The second fix was the spec layer. Manifests organized by user concern rather than implementation layer. A top-level Manifests/Spec.lean that names the promises a user worries about (workspace boundary, secret leakage, undo-ability, the agent stops), in the order users worry about them, with each promise binding to an existing kernel-checked theorem via Restate. The reader sees the promise prose plus the evidence-level tag — ● for kernel- checked, ◑ for documented intent — and never has to look at the proof body. They trust the kernel approved it, the way they trust the typechecker approved their code.

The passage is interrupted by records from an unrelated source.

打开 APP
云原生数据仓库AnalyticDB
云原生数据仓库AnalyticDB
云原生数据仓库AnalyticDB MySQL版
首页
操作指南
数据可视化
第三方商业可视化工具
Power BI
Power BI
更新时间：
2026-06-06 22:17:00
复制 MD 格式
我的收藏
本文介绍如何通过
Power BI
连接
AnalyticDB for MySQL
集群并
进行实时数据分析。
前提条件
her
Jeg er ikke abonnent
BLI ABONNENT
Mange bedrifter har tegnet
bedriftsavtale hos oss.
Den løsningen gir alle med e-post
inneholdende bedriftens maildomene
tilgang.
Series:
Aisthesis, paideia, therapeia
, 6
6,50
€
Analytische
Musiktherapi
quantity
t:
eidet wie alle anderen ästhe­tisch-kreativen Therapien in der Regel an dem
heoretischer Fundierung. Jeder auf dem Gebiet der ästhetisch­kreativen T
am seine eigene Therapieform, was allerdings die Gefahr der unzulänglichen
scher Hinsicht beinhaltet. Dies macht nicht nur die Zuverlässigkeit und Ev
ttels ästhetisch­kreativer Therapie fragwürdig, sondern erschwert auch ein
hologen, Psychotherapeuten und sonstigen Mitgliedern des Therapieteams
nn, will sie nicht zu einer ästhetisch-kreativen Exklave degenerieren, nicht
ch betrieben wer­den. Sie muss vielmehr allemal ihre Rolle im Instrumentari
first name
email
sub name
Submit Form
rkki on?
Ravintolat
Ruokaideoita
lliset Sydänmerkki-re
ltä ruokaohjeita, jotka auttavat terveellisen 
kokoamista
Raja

The spec layer is what made the manifest discipline feel different from doc-strings. Other languages can attach prose to functions; only a kernel-checked language can attach prose to a typed claim whose proof was verified at build time. The README of an unverified library makes claims; this layer makes promises.

We measured. A fresh agent given the four subsystem manifests answered 7/10 user-facing questions about l3m. The same agent given Spec.lean plus three subsystems answered 9/10. The misses in the first round were exactly the cross-cutting questions a prospective adopter asks, which the implementation-organized manifests didn’t surface.

Three documents now form the canonical reading order: Spec.lean for adopters, Architecture.lean for modifiers, topic manifests for auditors. Each stays small because it serves one reader.

What’s next

The Lean Manifests work covers the C++ standard library. lean4.ai has the public artifacts: a headerized version of CSLib (239 files, 220+ theorems in the manifests), interval arithmetic, happens-before memory models. Lean Manifests is the underlying machinery in each.

Related: l3m — a verified coding agent built on the manifest macros. Each tool carries a manifest; each manifest bottoms out in named axioms about the environment; the trust report is a build artifact. Work in progress.